> _EXERCISE_:
The passage on the nanoscale metal–organic framework Hf-DBP-Fe describes a catalase-like reaction. List every chemical species it names in that reaction, both the one decomposed and the ones generated.

> _PASSAGE SHOWN_:
====
Tumor hypoxia presents a major impediment to effective cancer therapy with ionizing radiation and immune checkpoint inhibitors. Here we report the design of a biomimetic nanoscale metal–organic-framework (nMOF), Hf-DBP-Fe, with catalase-like activity to decompose elevated levels of H2O2 in hypoxic tumors to generate oxygen and hydroxyl radical. The generated oxygen attenuates hypoxia to enable radiodynamic therapy upon X-ray irradiation and fixes DNA damage while hydroxyl radical inflicts direct damage to tumor cells to afford chemodynamic therapy. Hf-DBP-Fe thus mediates effective local therapy of hypoxic cancer with low-dose X-ray irradiation, leading to highly immunogenic tumor microenvironments for synergistic combination with anti-PD-L1 immune checkpoint blockade. This combination treatment not only eradicates primary tumors but also rejects distant tumors through systemic anti-tumor immunity. We have thus advanced an nMOF-based strategy to harness hypoxic tumor microenvironments for highly effective cancer therapy using a synergistic combination of low dose radiation and immune checkpoint blockade.
====
> _SUPPLIED RECORDS_:
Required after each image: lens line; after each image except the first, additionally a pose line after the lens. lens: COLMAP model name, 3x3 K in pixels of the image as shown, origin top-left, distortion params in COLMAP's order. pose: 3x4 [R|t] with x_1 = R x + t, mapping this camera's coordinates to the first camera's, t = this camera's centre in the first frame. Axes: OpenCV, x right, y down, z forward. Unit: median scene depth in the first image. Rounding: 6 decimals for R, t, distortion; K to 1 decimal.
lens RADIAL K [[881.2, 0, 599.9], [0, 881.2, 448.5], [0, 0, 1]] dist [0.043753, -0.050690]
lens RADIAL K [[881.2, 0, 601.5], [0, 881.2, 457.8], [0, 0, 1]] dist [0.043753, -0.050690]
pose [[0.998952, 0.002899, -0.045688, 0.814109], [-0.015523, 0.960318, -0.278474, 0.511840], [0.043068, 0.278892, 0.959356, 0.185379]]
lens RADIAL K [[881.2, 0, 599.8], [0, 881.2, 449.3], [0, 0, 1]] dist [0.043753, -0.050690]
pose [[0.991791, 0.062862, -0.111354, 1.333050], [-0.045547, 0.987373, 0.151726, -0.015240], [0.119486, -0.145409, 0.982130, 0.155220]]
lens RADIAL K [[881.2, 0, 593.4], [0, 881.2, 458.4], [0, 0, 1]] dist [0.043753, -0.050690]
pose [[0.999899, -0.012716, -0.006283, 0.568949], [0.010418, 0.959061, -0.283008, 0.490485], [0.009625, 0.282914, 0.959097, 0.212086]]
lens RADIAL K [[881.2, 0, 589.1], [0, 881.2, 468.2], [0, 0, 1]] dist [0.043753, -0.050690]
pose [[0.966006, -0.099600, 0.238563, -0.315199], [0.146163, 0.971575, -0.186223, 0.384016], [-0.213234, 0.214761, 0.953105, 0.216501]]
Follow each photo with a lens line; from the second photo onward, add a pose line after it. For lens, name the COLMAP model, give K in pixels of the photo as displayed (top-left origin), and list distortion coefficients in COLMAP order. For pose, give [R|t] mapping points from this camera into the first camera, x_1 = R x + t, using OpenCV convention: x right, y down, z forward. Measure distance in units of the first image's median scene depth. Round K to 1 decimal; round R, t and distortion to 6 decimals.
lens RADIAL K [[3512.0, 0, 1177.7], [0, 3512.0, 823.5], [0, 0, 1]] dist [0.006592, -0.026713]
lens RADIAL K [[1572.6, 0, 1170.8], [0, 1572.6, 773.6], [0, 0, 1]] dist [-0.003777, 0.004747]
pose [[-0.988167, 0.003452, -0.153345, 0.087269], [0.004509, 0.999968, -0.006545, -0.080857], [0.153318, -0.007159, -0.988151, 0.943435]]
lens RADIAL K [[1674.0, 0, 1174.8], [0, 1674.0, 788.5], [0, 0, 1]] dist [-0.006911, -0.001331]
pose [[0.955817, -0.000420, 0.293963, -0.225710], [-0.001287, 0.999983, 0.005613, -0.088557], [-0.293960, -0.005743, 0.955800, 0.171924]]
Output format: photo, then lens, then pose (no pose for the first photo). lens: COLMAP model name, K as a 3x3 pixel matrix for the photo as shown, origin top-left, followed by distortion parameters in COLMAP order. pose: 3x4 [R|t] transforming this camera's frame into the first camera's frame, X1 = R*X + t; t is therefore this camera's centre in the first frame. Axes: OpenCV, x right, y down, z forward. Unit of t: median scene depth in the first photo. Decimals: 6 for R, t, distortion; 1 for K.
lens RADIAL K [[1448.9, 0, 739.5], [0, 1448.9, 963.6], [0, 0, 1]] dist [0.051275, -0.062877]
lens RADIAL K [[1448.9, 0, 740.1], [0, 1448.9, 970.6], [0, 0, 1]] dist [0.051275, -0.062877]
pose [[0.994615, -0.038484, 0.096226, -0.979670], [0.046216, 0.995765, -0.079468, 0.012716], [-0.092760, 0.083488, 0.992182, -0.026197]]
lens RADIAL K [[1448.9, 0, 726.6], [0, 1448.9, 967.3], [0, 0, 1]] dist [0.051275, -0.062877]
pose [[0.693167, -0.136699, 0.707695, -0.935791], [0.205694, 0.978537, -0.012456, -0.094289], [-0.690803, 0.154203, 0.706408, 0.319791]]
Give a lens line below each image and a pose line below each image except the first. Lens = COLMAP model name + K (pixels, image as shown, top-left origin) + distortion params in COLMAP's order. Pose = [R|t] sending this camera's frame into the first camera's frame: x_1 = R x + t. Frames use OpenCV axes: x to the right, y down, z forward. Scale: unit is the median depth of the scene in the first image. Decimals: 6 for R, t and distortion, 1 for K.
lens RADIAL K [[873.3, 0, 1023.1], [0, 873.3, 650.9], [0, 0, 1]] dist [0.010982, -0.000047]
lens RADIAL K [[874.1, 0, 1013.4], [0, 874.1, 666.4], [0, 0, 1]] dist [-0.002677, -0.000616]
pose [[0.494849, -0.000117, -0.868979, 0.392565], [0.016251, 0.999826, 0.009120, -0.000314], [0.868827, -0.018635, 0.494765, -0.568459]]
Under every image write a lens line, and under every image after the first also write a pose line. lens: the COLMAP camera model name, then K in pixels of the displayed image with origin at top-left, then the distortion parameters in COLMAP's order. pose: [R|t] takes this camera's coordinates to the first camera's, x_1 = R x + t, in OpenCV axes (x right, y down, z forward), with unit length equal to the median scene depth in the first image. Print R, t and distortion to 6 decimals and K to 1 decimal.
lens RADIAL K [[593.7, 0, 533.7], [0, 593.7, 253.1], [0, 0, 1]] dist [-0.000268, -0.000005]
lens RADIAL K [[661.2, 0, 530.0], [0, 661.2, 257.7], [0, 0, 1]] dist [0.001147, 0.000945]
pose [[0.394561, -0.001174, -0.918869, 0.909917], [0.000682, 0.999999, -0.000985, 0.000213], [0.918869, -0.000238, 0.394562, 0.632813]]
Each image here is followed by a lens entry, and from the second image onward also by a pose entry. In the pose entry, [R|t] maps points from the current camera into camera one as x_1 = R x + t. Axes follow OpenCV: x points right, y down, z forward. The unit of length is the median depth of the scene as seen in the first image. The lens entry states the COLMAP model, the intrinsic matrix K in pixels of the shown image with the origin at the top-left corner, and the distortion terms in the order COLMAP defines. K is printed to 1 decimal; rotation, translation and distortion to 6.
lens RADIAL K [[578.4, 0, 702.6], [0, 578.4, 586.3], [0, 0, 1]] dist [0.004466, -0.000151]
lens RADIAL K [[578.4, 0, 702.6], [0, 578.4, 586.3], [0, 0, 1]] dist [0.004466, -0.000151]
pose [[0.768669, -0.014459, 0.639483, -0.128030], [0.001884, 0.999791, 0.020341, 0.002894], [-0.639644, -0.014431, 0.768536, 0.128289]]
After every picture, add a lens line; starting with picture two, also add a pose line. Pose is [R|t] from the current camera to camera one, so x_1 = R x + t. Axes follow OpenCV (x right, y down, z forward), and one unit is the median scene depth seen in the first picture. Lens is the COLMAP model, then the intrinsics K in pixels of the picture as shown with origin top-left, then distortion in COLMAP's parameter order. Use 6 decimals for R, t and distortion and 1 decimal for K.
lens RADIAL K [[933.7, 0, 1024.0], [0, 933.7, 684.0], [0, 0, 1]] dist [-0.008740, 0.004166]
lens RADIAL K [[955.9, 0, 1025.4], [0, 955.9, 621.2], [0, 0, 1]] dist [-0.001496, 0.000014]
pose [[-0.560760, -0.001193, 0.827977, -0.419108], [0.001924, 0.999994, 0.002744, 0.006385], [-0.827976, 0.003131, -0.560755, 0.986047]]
====
> _THE COMPLETED TASK_:
- H2O2 (decomposed)
- Oxygen (generated)
- Hydroxyl radical (generated)